Film esplicitamente politico, quindi. Ma non solo. Attraverso un susseguirsi di immagini ipnotiche, con il consueto utilizzo del bianco e nero e lavorando come sempre sulla dilatazione dei tempi, il regista filippino esplora anche i territori del magico e del meraviglioso, immerge le mani ed il cuore nella mitologia e nella religione del suo Paese, ragiona sull’arte “il cui sinonimo non può essere che libertà”, come afferma uno dei personaggi, allarga i suoi orizzonti per mettere in scena uno straziante e sconsolato ritratto dell’essere umano, le cui principali caratteristiche sembrano essere la cupidigia, l’ignavia e la crudeltà.

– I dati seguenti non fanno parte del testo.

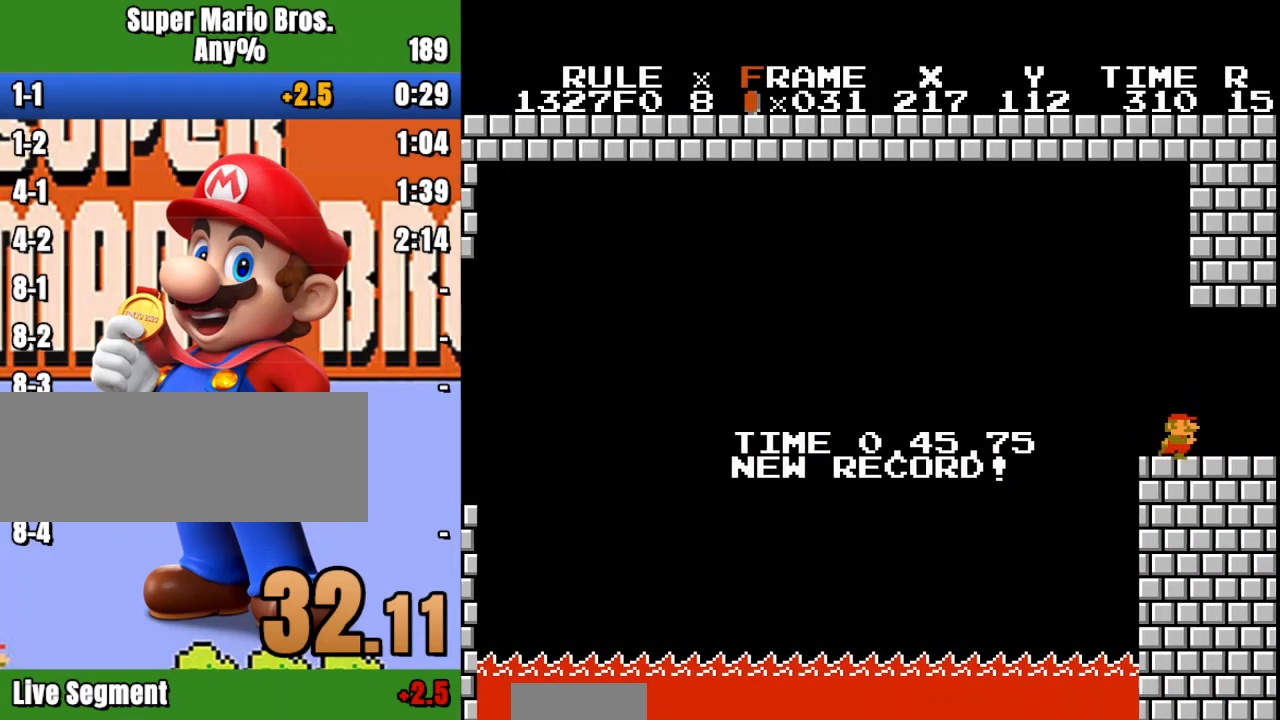
Gameplay with a controller (Nintendo layout); each line is a JSON object with the inputs held at the frame after it. "events" lists button and stick changes between this image and that frame as [ms after this image, input, new state], when the widget could be followed in between. Not read: L3 R3.
{"buttons": ["SELECT"], "events": []}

Durante la conferenza stampa, Lav Diaz ha parlato della lavorazione del film, durata ben diciassette anni, delle difficoltà di far circolare il suo lavoro nel suo Paese, dell’amore per il cinema di Béla Tarr e Andrej Tarkovskij, dei punti di contatto tra il suo cinema e quello di Roberto Rossellini, del quale il regista filippino ha detto di apprezzare l’impegno politico unito all’afflato poetico. A chi gli ha posto la domanda sulla lunghezza, e di conseguenza sul rischio di scarsa fruibilità, delle sue opere il regista, pur mantenendo il suo sorriso smagliante, ha risposto in maniera decisa dicendo: “Per me tutto quel che accade è cinema. Perciò quando giro non mi piace avere vincoli sulla durata di un mio lavoro. Un poeta non decide quanto sarà lunga la poesia che sta scrivendo né un musicista quante note in tutto dovrà avere la sua composizione. Omero non avrebbe certamente ridotto l’Iliade se qualcuno glielo avesse chiesto”.
Rispondendo, poi, ad una nostra domanda relativa al perché avesse inserito una sequenza in cui si vede un vecchio film dei fratelli Lumière che si conclude con l’intervento di tre personaggi che in Lullaby rappresentano la mitologia ed il fantastico, Lav Diaz ha risposto: “In realtà abbiamo riflettuto sul fatto che l’anno della rivoluzione filippina coincideva più o meno con il periodo in cui nasce il cinematografo. La conclusione di quella sequenza pone al centro la questione che probabilmente anche il cinema, a suo modo, costituisce un incantesimo, l’ingresso di un ‘mondo altro’, alternativo alla vita reale”.
Se questo è vero, allora A Lullaby to te Sorrowful Mistery è probabilmente l’incantesimo di questo 66° Concorso della Berlinale, il film nei confronti del quale è difficile sollevare riserve e che, dato il livello piuttosto modesto di molte opere passate nei giorni precedenti, difficilmente la Giuria presieduta da Meryl Streep potrà ignorare nell’assegnazione dei premi. Forse A Lullaby to the Sorrowful Mistery non è l’Iliade ma non è detto che, fra alcuni secoli, quando il cinema avrà il posto che gli compete tra le arti, non lo possa diventare. Forse non è l’Iliade ma è di certo il lavoro grandioso, bigger than life, di uno dei più grandi registi viventi.